Well, you’re kind of right. These characters are not the damsels of video games past, waiting passively in a castle for their hero to slay the beastie holding them hostage and whisk them away to safety. They’re your partners in crime, with their own unique personalities and strengths. But they are still women that you are expected to protect as you both travel through extremely hostile environments. The fact that they are depicted as your daughters is a means of justifying this – you are their father or at least, their father-figure and thus your roles are already decided; you are the protector and she is the protected. In this way, game developers are able to kill two birds with one stone: female gamers get to see more central female characters while game developers don’t have to worry about making male gamers feel emasculated by taking away their role as protectors or (gasp) having them play as a woman in the first place (if you think this is a condescending way of treating male gamers, you’re totally right and you should take it up with the people who reasoned that having the protagonist be a woman with her own private life would be too gay for male gamers. Can’t make this shit up, people).
Now, I bet there are going to be some of you calling me a pessimist. “Come on, Hannah,” you say, causing me to become immediately uncomfortable by your sudden first-name-basis familiarity, “You got three amazing, badass female characters and all you can focus on is how they’re still semi-damsels. Can’t you just be happy with what you’ve got?” Well, my answer to this, dear hypothetical, somewhat unsettlingly intimate reader, is that I am happy! I am thrilled to bits with these characters not just for being so spectacular in their base games, but also for being popular enough to get their own DLC/sequels. To quickly sum up for the uninformed, Elizabeth will star as the player-protagonist in the second episode of Bioshock Infinite’s Burial At Sea DLC, Ellie in The Last Of Us: Left Behind, and Clementine in the second season of The Walking Dead. The way I see it, this pattern that we’ve seen of games introducing female characters as daughter-figures before giving them their own spotlight is a way for the industry to test the waters. The first test is simple: “Can we get the (presumably male) player base to like this female character?” The answer to this can largely be seen in the reaction to the base game. The second test is even more crucial: “Do they like her even when she’s the hero instead of the sidekick?” and of course even more importantly “Do they like her enough to pay money to play as her?” Now, two of these add-ons haven’t even come out yet, so I can’t quote any figures and who knows, maybe they’ll both be flops and I’ll have to eat my words, but the optimist in me sees the enthusiasm and admiration fans already have for these characters and doesn’t doubt that these DLCs/sequels will serve as proofs of concept to developers, publishers, and marketers alike.

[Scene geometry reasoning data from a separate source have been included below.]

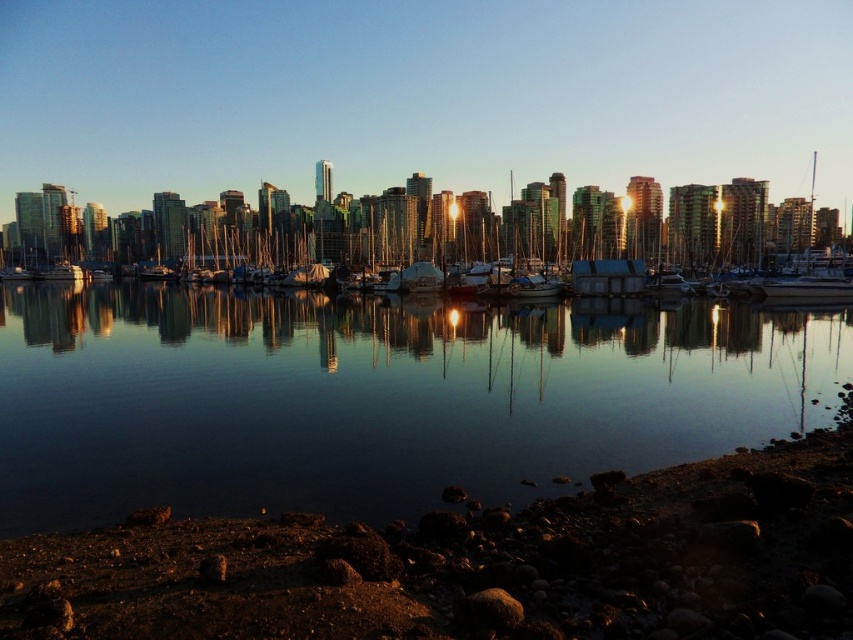
Is transparent glass water at center thinner than metallic silver boat at left?

Incorrect, transparent glass water at center's width is not less than metallic silver boat at left's.

Can you confirm if transparent glass water at center is wider than metallic silver boat at left?

Correct, the width of transparent glass water at center exceeds that of metallic silver boat at left.

Is point (524, 353) farther from camera compared to point (79, 272)?

No, (524, 353) is in front of (79, 272).

The width and height of the screenshot is (853, 640). Identify the location of transparent glass water at center. (375, 397).

Is point (666, 474) positioned before point (726, 227)?

Yes, it is.

Between point (637, 506) and point (262, 272), which one is positioned behind?

The point (262, 272) is behind.

Who is more distant from viewer, (x=619, y=536) or (x=96, y=225)?

Positioned behind is point (x=96, y=225).

Identify the location of rough stone shore at lower right. The height and width of the screenshot is (640, 853). (479, 566).

Describe the element at coordinates (375, 397) in the screenshot. The height and width of the screenshot is (640, 853). I see `transparent glass water at center` at that location.

Can you confirm if transparent glass water at center is positioned to the left of metallic silver sailboat at center?

Correct, you'll find transparent glass water at center to the left of metallic silver sailboat at center.

Which is behind, point (386, 500) or point (338, 216)?

The point (338, 216) is behind.

You are a GUI agent. You are given a task and a screenshot of the screen. Output one action in this format:
    pyautogui.click(x=<x>, y=<y>)
    Task: Click on the transparent glass water at center
    This screenshot has height=640, width=853.
    Given the screenshot: What is the action you would take?
    pyautogui.click(x=375, y=397)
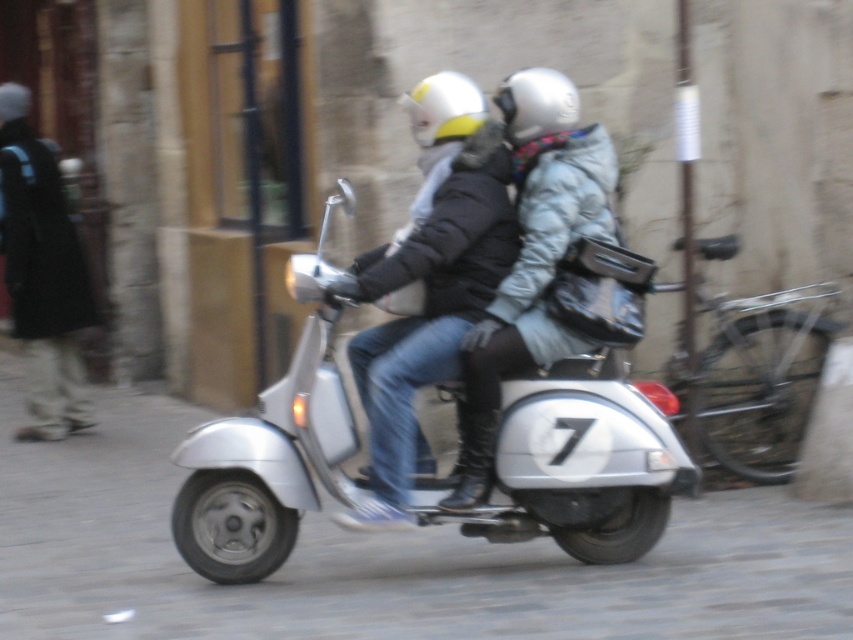
You are a delivery robot trying to navigate through the cobblestone street. The silver metallic scooter at center is your destination. There is a point at coordinates point [576,465]. Is this point located on the silver metallic scooter at center?

Yes, the point [576,465] is located on the silver metallic scooter at center according to the description.

You are a pedestrian standing on the sidewalk and see the silver scooter with two riders. There are two points marked on the image. Which point is closer to you, point at coordinate (495,518) or point at coordinate (457,88)?

Point at coordinate (495,518) is closer to you because it is further to the viewer than point at coordinate (457,88).

You are a delivery person who needs to attach a small GPS tracker to either the silver metallic scooter at center or the white matte helmet at upper center. Based on their sizes, which object would be more suitable for attaching the tracker without it being easily noticeable?

The silver metallic scooter at center is larger in size than the white matte helmet at upper center, so attaching the GPS tracker to the silver metallic scooter at center would be more suitable as it provides a larger surface area, making the tracker less noticeable compared to the smaller helmet.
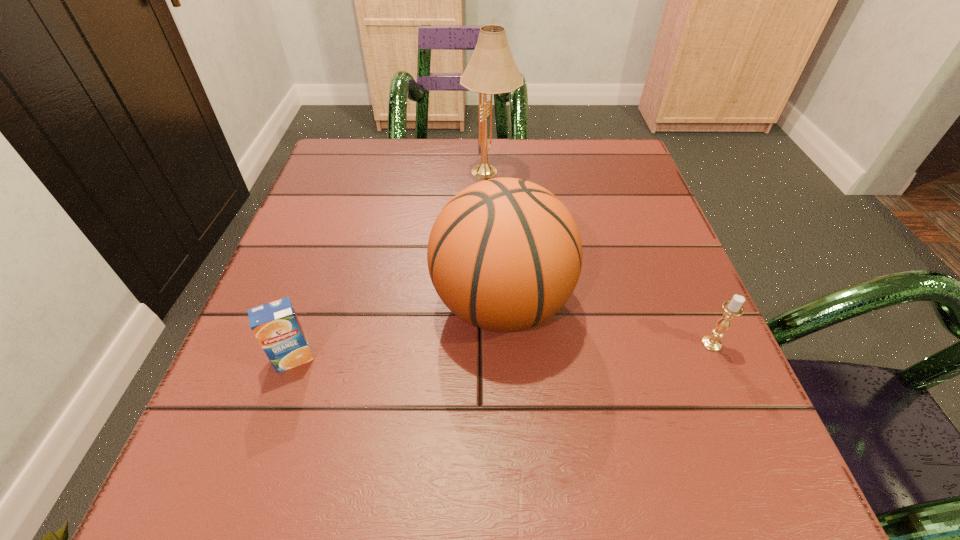
This screenshot has height=540, width=960. What are the coordinates of `vacant space that is in between the basketball and the rightmost object` in the screenshot? It's located at (607, 323).

Locate an element on the screen. empty space that is in between the rightmost object and the tallest object is located at coordinates (601, 258).

Identify the location of unoccupied area between the third shortest object and the candle holder. The height and width of the screenshot is (540, 960). (607, 323).

Find the location of `vacant space in between the leftmost object and the lampshade`. vacant space in between the leftmost object and the lampshade is located at coordinates (392, 265).

Locate an element on the screen. vacant space in between the candle holder and the lampshade is located at coordinates (601, 258).

Where is `the closest object to the rightmost object`? the closest object to the rightmost object is located at coordinates (504, 254).

Locate an element on the screen. Image resolution: width=960 pixels, height=540 pixels. object that is the closest to the third shortest object is located at coordinates coord(276,326).

The width and height of the screenshot is (960, 540). I want to click on vacant area that satisfies the following two spatial constraints: 1. on the back side of the orange_juice; 2. on the left side of the third shortest object, so click(313, 303).

Image resolution: width=960 pixels, height=540 pixels. In order to click on vacant region that satisfies the following two spatial constraints: 1. on the front side of the rightmost object; 2. on the left side of the basketball in this screenshot , I will do `click(503, 344)`.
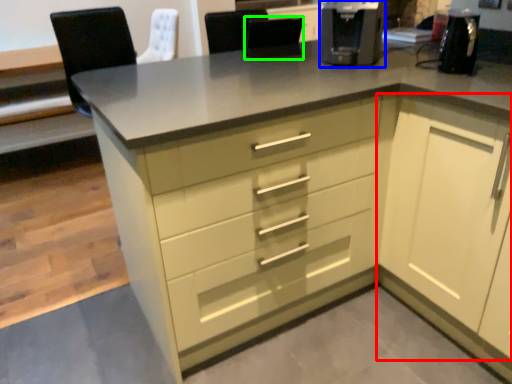
Question: Considering the real-world distances, which object is farthest from cabinetry (highlighted by a red box)? coffee machine (highlighted by a blue box) or chair (highlighted by a green box)?

Choices:
 (A) coffee machine
 (B) chair

Answer: (B)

To me, the rise of the daughter-figures (still looking for a better name, people) shows that the video game industry is at an important turning-point in terms of how they treat women in games. By having these well-written, capable female characters who nonetheless require the male protagonist’s protection, game developers are moving closer to a more balanced representation of women in their games while still holding on to the traditional roles of the man as the hero and the woman as the one he must safeguard from harm. Though video games as a whole still have a long way to go in terms of diversity and equal representation, they are at an important milestone and one that should be celebrated – just don’t get too comfortable, game devs. As awesome as these Daughters of Slaughter have been, sooner or later, you’re going to have to step out of your comfort zone entirely and include female characters who not only know how to be strong, but who learned how all by themselves.